# Exercise directions:
Return only those lines of the records below in which "layout" appears.

# Data supplied:
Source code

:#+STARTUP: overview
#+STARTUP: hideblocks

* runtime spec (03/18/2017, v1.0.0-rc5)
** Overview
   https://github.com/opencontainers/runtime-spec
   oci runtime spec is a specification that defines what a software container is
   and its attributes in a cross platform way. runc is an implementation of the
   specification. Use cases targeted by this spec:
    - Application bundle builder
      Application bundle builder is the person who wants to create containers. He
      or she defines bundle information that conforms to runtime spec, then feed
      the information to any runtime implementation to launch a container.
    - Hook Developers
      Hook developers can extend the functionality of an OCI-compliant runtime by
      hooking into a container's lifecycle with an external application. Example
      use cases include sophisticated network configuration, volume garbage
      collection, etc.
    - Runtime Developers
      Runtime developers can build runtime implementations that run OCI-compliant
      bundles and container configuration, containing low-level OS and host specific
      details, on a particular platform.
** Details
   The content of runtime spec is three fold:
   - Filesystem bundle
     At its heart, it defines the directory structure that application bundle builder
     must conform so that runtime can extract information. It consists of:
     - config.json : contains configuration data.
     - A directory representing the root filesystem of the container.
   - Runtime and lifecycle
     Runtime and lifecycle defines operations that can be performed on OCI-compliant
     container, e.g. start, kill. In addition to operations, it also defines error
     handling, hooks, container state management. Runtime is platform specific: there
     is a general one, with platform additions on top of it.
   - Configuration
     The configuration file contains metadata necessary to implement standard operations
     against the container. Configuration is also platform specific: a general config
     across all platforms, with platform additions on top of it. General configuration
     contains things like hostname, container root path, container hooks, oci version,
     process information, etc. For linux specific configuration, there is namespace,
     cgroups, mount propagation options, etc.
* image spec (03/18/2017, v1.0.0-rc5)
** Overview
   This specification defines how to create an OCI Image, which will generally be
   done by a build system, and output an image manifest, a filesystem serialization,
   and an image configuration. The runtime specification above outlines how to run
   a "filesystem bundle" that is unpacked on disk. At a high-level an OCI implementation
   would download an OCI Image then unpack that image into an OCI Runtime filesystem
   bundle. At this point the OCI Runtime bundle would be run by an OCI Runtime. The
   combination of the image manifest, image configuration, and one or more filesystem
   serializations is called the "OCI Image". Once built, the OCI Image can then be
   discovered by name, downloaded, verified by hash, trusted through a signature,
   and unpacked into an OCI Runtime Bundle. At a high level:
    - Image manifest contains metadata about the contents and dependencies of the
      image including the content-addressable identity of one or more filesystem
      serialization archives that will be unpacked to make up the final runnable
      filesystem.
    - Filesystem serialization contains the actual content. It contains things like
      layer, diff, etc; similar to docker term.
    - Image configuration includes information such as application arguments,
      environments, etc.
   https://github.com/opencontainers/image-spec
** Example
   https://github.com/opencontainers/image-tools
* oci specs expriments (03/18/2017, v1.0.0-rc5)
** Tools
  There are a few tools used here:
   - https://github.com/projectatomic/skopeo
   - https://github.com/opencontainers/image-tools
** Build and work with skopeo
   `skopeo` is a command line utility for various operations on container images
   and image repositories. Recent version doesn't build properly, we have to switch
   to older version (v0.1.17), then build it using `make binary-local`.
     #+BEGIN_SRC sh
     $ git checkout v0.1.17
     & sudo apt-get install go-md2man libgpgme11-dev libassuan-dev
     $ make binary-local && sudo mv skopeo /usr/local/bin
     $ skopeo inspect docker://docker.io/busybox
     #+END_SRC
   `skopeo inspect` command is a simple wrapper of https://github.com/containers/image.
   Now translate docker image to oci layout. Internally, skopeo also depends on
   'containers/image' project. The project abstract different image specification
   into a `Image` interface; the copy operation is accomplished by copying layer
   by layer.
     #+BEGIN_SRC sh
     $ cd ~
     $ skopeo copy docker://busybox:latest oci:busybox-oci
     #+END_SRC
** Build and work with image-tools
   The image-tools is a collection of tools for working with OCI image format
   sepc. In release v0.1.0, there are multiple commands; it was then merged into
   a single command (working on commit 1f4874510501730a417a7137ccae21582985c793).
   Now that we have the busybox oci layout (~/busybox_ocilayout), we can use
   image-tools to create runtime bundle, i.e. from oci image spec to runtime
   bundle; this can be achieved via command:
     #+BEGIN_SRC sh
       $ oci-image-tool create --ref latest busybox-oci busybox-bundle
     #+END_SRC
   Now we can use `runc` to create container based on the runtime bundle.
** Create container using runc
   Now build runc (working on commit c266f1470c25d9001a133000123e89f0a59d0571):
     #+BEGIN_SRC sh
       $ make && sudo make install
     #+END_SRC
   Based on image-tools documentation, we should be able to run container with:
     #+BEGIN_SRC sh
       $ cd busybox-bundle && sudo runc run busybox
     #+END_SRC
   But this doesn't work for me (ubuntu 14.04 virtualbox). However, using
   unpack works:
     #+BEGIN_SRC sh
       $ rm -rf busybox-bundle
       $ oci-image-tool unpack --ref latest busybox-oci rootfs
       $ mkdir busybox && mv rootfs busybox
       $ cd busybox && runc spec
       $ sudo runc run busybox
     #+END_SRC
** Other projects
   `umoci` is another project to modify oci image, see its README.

# Solution to the exercise:
   Now translate docker image to oci layout. Internally, skopeo also depends on
   Now that we have the busybox oci layout (~/busybox_ocilayout), we can use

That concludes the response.